**TASK OBJECTIVE:**
Pull every line containing "stdlib" from the data.

**MATERIAL FOR THE TASK:**
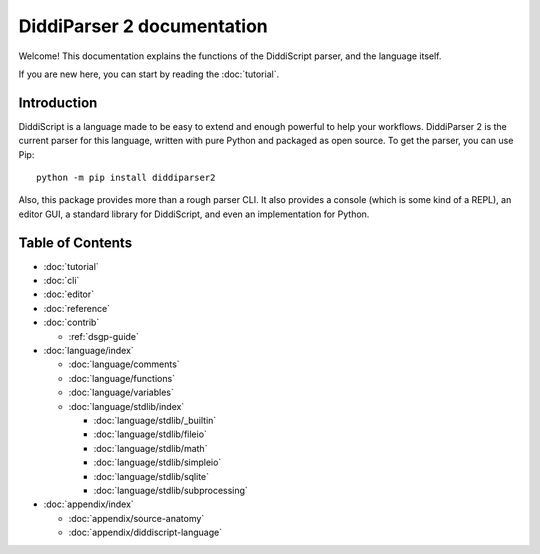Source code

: .. _main-index:

DiddiParser 2 documentation
===========================

Welcome! This documentation explains the functions of the
DiddiScript parser, and the language itself.

If you are new here, you can start by reading the :doc:`tutorial`.

.. seealso::

   `DiddiParser2 GitHub repository <https://github.com/DiddiLeija/diddiparser2>`_
     The GitHub repository for this project.

   `Changelog <https://github.com/DiddiLeija/diddiparser2/blob/main/CHANGELOG.md>`_
     See the changelog per version.

   `License <https://github.com/DiddiLeija/diddiparser2/blob/main/LICENSE.txt>`_
     This project is licensed under the MIT license. See that license at GitHub.

Introduction
------------

DiddiScript is a language made to be easy to extend and enough powerful to help
your workflows. DiddiParser 2 is the current parser for this language, written
with pure Python and packaged as open source. To get the parser, you can use Pip:

::

    python -m pip install diddiparser2

Also, this package provides more than a rough parser CLI. It also provides a console
(which is some kind of a REPL), an editor GUI, a standard library for DiddiScript, and
even an implementation for Python.

Table of Contents
-----------------

* :doc:`tutorial`
* :doc:`cli`
* :doc:`editor`
* :doc:`reference`
* :doc:`contrib`

  * :ref:`dsgp-guide`

* :doc:`language/index`

  * :doc:`language/comments`
  * :doc:`language/functions`
  * :doc:`language/variables`

  * :doc:`language/stdlib/index`

    * :doc:`language/stdlib/_builtin`
    * :doc:`language/stdlib/fileio`
    * :doc:`language/stdlib/math`
    * :doc:`language/stdlib/simpleio`
    * :doc:`language/stdlib/sqlite`
    * :doc:`language/stdlib/subprocessing`

* :doc:`appendix/index`

  * :doc:`appendix/source-anatomy`
  * :doc:`appendix/diddiscript-language`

**OUTPUT FOR THIS EXERCISE:**
  * :doc:`language/stdlib/index`
    * :doc:`language/stdlib/_builtin`
    * :doc:`language/stdlib/fileio`
    * :doc:`language/stdlib/math`
    * :doc:`language/stdlib/simpleio`
    * :doc:`language/stdlib/sqlite`
    * :doc:`language/stdlib/subprocessing`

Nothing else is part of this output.